= Beginning of Section =

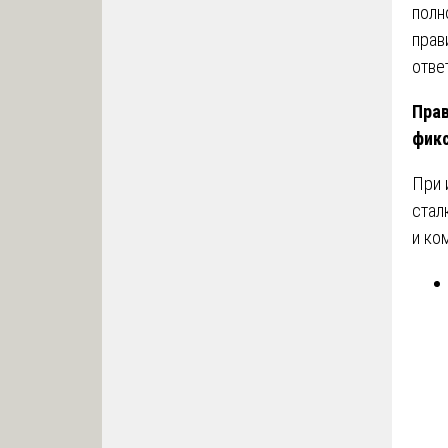
полн
прав
отве
Пра
фик
При 
стал
и ко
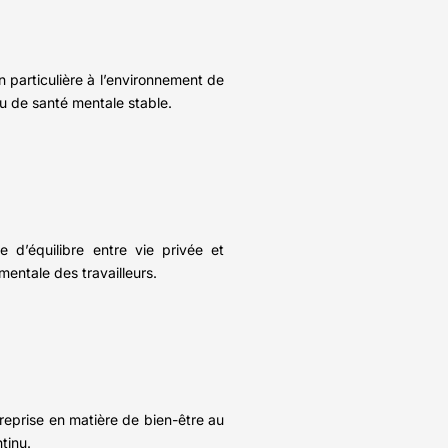
particulière à l’environnement de
au de santé mentale stable.
 d’équilibre entre vie privée et
entale des travailleurs.
reprise en matière de bien-être au
tinu.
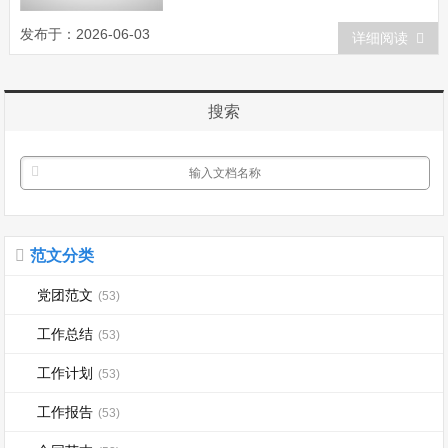
社团工作总结，希望对大家有所帮助。学
校社团工作总结范文一 总结过去，展
发布于：2026-06-03
详细阅读
望未来。为更好的发展建设好社团，繁荣
社团文化，扩大社团在校的影响力、号召
力，提高社员的积极性、主动性，现在对
搜索
本学期我...
范文分类
党团范文
(53)
工作总结
(53)
工作计划
(53)
工作报告
(53)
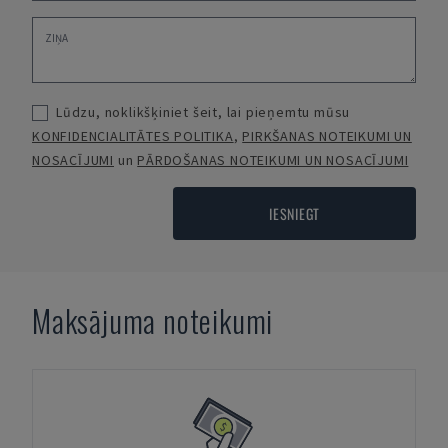
Lūdzu, noklikšķiniet šeit, lai pieņemtu mūsu
KONFIDENCIALITĀTES POLITIKA
,
PIRKŠANAS NOTEIKUMI UN
NOSACĪJUMI
un
PĀRDOŠANAS NOTEIKUMI UN NOSACĪJUMI
IESNIEGT
Maksājuma noteikumi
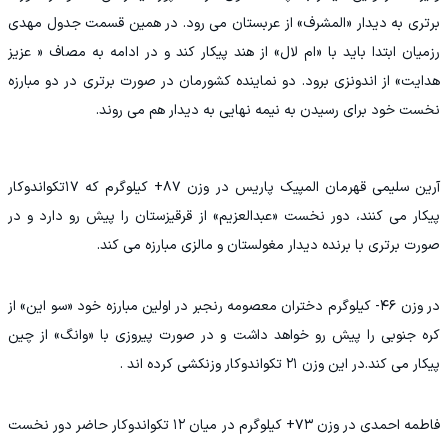
برتری به دیدار «المشرف» از عربستان می رود. در همین قسمت جدول مهدی
رزمیان ابتدا باید با «ام لال» از هند پیکار کند و در ادامه به مصاف « عزیز
هدایت» از اندونزی برود. دو نماینده کشورمان در صورت برتری در دو مبارزه
نخست خود برای رسیدن به نیمه نهایی به دیدار هم می روند.
آرین سلیمی قهرمان المپیک پاریس در وزن ۸۷+ کیلوگرم که ۱۷تکواندوکار
پیکار می کنند، دور نخست «عبدالعزیم» از قرقیزستان را پیش رو دارد و در
صورت برتری با برنده دیدار مغولستان و مالزی مبارزه می کند.
در وزن ۴۶- کیلوگرم دختران معصومه رنجبر در اولین مبارزه خود «سو این» از
کره جنوبی را پیش رو خواهد داشت و در صورت پیروزی با «وانگ» از چین
پیکار می کند.در این وزن ۲۱ تکواندوکار وزنکشی کرده اند .
فاطمه احمدی در وزن ۷۳+ کیلوگرم در میان ۱۲ تکواندوکار حاضر دور نخست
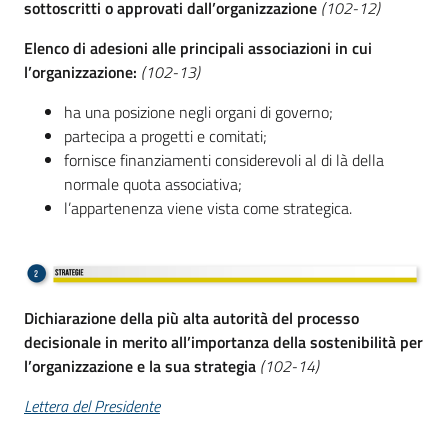
sottoscritti o approvati dall’organizzazione
(102-12)
Elenco di adesioni alle principali associazioni in cui
l’organizzazione:
(102-13)
ha una posizione negli organi di governo;
partecipa a progetti e comitati;
fornisce finanziamenti considerevoli al di là della
normale quota associativa;
l’appartenenza viene vista come strategica.
Dichiarazione della più alta autorità del processo
decisionale in merito all’importanza della sostenibilità per
l’organizzazione e la sua strategia
(102-14)
Lettera del Presidente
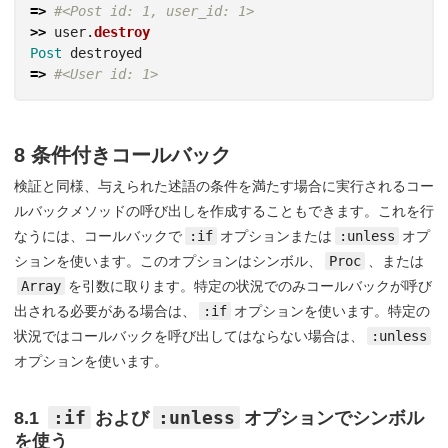
=>
#<Post id: 1, user_id: 1>
>>
user
.
destroy
Post
destroyed
=>
#<User id: 1>
8 条件付きコールバック
検証と同様、与えられた述語の条件を満たす場合に実行されるコー
ルバックメソッドの呼び出しを作成することもできます。これを行
なうには、コールバックで
:if
オプションまたは
:unless
オプ
ションを使います。このオプションはシンボル、
Proc
、または
Array
を引数に取ります。特定の状況でのみコールバックが呼び
出される必要がある場合は、
:if
オプションを使います。特定の
状況ではコールバックを呼び出してはならない場合は、
:unless
オプションを使います。
:if
:unless
8.1
および
オプションでシンボル
を使う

= End of Section =

- [WHAT YOU WILL DO]: Word for word, restate the lines above from the first through the one that contains "نخست خود برای", and exclude all pictures.

- [OUTPUT FOR THIS EXERCISE]:
полн
прав
отве
Пра
фик
При 
стал
и ко
particulière à l’environnement de
au de santé mentale stable.
 d’équilibre entre vie privée et
entale des travailleurs.
reprise en matière de bien-être au
tinu.
社团工作总结，希望对大家有所帮助。学
校社团工作总结范文一 总结过去，展
发布于：2026-06-03
详细阅读
望未来。为更好的发展建设好社团，繁荣
社团文化，扩大社团在校的影响力、号召
力，提高社员的积极性、主动性，现在对
搜索
本学期我...
范文分类
党团范文
(53)
工作总结
(53)
工作计划
(53)
工作报告
(53)
Lūdzu, noklikšķiniet šeit, lai pieņemtu mūsu
KONFIDENCIALITĀTES POLITIKA
,
PIRKŠANAS NOTEIKUMI UN
NOSACĪJUMI
un
PĀRDOŠANAS NOTEIKUMI UN NOSACĪJUMI
IESNIEGT
Maksājuma noteikumi
برتری به دیدار «المشرف» از عربستان می رود. در همین قسمت جدول مهدی
رزمیان ابتدا باید با «ام لال» از هند پیکار کند و در ادامه به مصاف « عزیز
هدایت» از اندونزی برود. دو نماینده کشورمان در صورت برتری در دو مبارزه
نخست خود برای رسیدن به نیمه نهایی به دیدار هم می روند.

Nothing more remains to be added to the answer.